Hi my angels,
How many of you are at work, feeling sleepy and yawning constantly ? I bet, many of you! It’s so difficult to concentrate at work when you are sleep deprived.I am a firm believer of beauty sleep. It has been proved by many studies and researches that a good 8 hours sleep affects how your body repairs itself. Sleep deprivation leads to problems like dark circles, dull skin, premature ageing, agitated behaviour and lack of concentration. There are days when no matter how hard you try, you just can’t sleep. Next morning, you wake up looking like a troll and you really don’t want that ever! Right? So, let’s read on and make use of these tips to sleep better, feel better and look better.
1. Take a bath:
Do you know your body temperature drops when it is getting ready for that good night sleep ? Taking a bath induces that drop. But, if you choose a hot water bath, shower or soak, make sure you take this night time bath 2 hours before hitting the bed. Hot water does improve blood circulation and feel more relaxing, but it also increases the temperature of your body. Remember to use your favorite bath products and let their aroma relax you.
2. Moisturise your body:
To look your best in the morning, make sure you moisturise yourself well before sleeping. The moisture you feed your skin during all these hours will work as a catalyst in the repair process. We all know dry skin ages rapidly than moisturised skin. Massage your hands and feet stressing on cuticles. Make sure you complete your night time skin care routine without a miss, so that your face looks soft, supple and ready for makeup in the morning.
3. Get an eye mask:
To obtain that peaceful sleep, grab an eye mask. When your brain senses total darkness, it produces melatonin harmones which induce sleep. Eye masks are economical and effective. There are a vareity of eye masks available in the market. Some have really cute girly prints on them. If you are one of those people, who complain of tiredness even after sleeping for 7-8 hours, you must get an eye mask. Eye mask will create a barrier for artificial light sources interfering with your body’s natural circadian rhythms.
4. Set your smart phone on custom notifications:
You can’t sleep well with that phone of your ringing in every 2 seconds. Lower the brightness of your screen. Set an alarm and then customize your notifications to avoid disturbance caused by useless alerts. If possible, keep your smart phone away from your reach. I know its quite tempting to have your smartphone besides you. You can lose your sleep while you check that one facebook notification.
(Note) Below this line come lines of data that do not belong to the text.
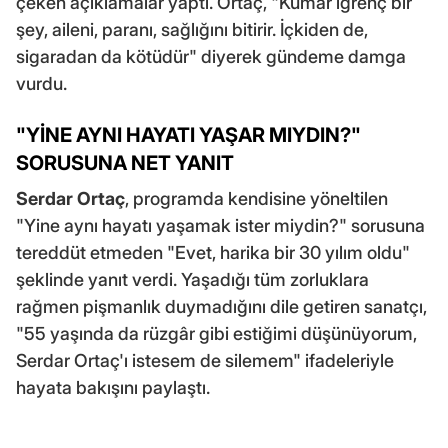
çeken açıklamalar yaptı. Ortaç, "Kumar iğrenç bir
şey, aileni, paranı, sağlığını bitirir. İçkiden de,
sigaradan da kötüdür" diyerek gündeme damga
vurdu.
"YİNE AYNI HAYATI YAŞAR MIYDIN?"
SORUSUNA NET YANIT
Serdar Ortaç
, programda kendisine yöneltilen
"Yine aynı hayatı yaşamak ister miydin?" sorusuna
tereddüt etmeden "Evet, harika bir 30 yılım oldu"
şeklinde yanıt verdi. Yaşadığı tüm zorluklara
rağmen pişmanlık duymadığını dile getiren sanatçı,
"55 yaşında da rüzgâr gibi estiğimi düşünüyorum,
Serdar Ortaç'ı istesem de silemem" ifadeleriyle
hayata bakışını paylaştı.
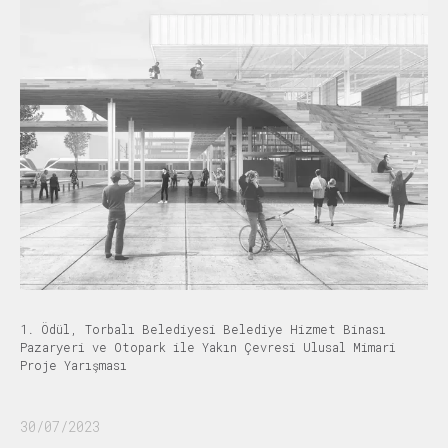
1. Ödül, Torbalı Belediyesi Belediye Hizmet Binası
Pazaryeri ve Otopark ile Yakın Çevresi Ulusal Mimari
Proje Yarışması
30/07/2023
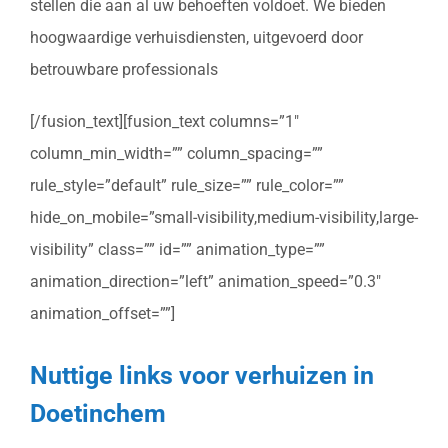
stellen die aan al uw behoeften voldoet. We bieden
hoogwaardige verhuisdiensten, uitgevoerd door
betrouwbare professionals
[/fusion_text][fusion_text columns=”1″
column_min_width=”” column_spacing=””
rule_style=”default” rule_size=”” rule_color=””
hide_on_mobile=”small-visibility,medium-visibility,large-
visibility” class=”” id=”” animation_type=””
animation_direction=”left” animation_speed=”0.3″
animation_offset=””]
Nuttige links voor verhuizen in
Doetinchem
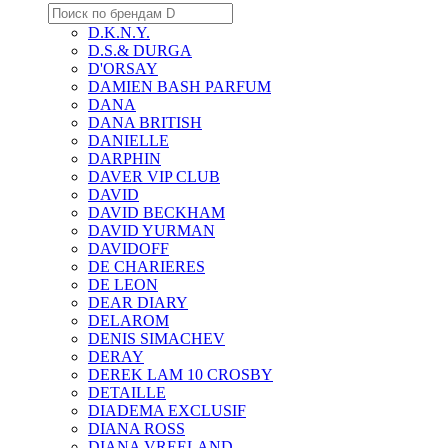
D.K.N.Y.
D.S.& DURGA
D'ORSAY
DAMIEN BASH PARFUM
DANA
DANA BRITISH
DANIELLE
DARPHIN
DAVER VIP CLUB
DAVID
DAVID BECKHAM
DAVID YURMAN
DAVIDOFF
DE CHARIERES
DE LEON
DEAR DIARY
DELAROM
DENIS SIMACHEV
DERAY
DEREK LAM 10 CROSBY
DETAILLE
DIADEMA EXCLUSIF
DIANA ROSS
DIANA VREELAND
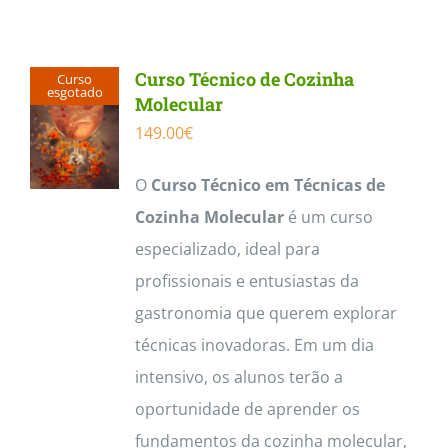
Curso Técnico de Cozinha
Curso
esgotado
Molecular
149.00
€
O
Curso Técnico em Técnicas de
Cozinha Molecular
é um curso
especializado, ideal para
profissionais e entusiastas da
gastronomia que querem explorar
técnicas inovadoras. Em um dia
intensivo, os alunos terão a
oportunidade de aprender os
fundamentos da cozinha molecular,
5. Use sleep inducing essential oils:
Chamomile, lavender, marjoram, valerian and vetiver essential oils help in relaxing and reducing stress levels. Make a homemade linen spray. Mix your favorite essential oil with distilled water. Store it in a spray bottle and spray it all over your sheets before you hit the sack.
6. Check your bedsheet and pillows:
Make sure your bedsheet and pillows are clean. They shouldn’t smell of anything odd like a hair oil, napthelene balls or strong detergent. For me cleanliness is next to super sleepiness. Dirty pillow can irritate your facial skin and cause acne. Check and change them if needed before sleeping.
7. Avoid caffeine :
Caffeine is a strict no-no before sleeping. It blocks sleep inducing harmones and increases adrenaline production. Caffiene intake for longer periods will increase the risk of insomia. Avoid tea, coffee or any caffinieted drink to sleep peacefully.